** WORK ITEM **
Please copy out the entries exactly, skipping any pictures.

Segment Start: LISTED RECORDS

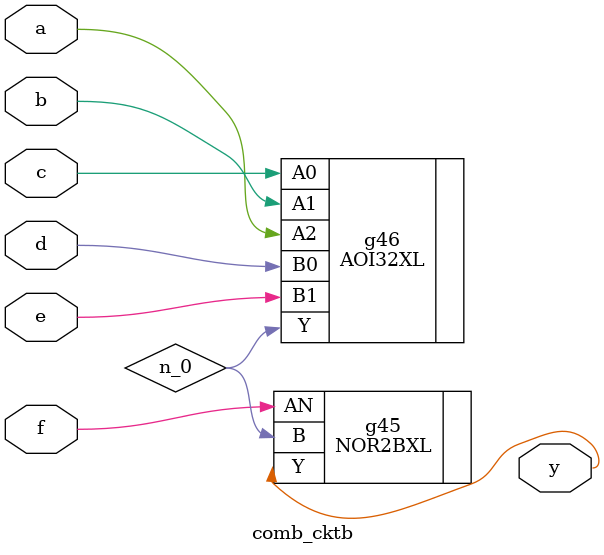
<source format=v>


// Verification Directory fv/comb_cktb 

module comb_cktb(a, b, c, d, e, f, y);
  input a, b, c, d, e, f;
  output y;
  wire a, b, c, d, e, f;
  wire y;
  wire n_0;
  NOR2BXL g45(.AN (f), .B (n_0), .Y (y));
  AOI32XL g46(.A0 (c), .A1 (b), .A2 (a), .B0 (d), .B1 (e), .Y (n_0));
endmodule


</source>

Segment End: LISTED RECORDS

** SOLUTION TO THIS EXERCISE **
<source format=v>


// Verification Directory fv/comb_cktb 

module comb_cktb(a, b, c, d, e, f, y);
  input a, b, c, d, e, f;
  output y;
  wire a, b, c, d, e, f;
  wire y;
  wire n_0;
  NOR2BXL g45(.AN (f), .B (n_0), .Y (y));
  AOI32XL g46(.A0 (c), .A1 (b), .A2 (a), .B0 (d), .B1 (e), .Y (n_0));
endmodule


</source>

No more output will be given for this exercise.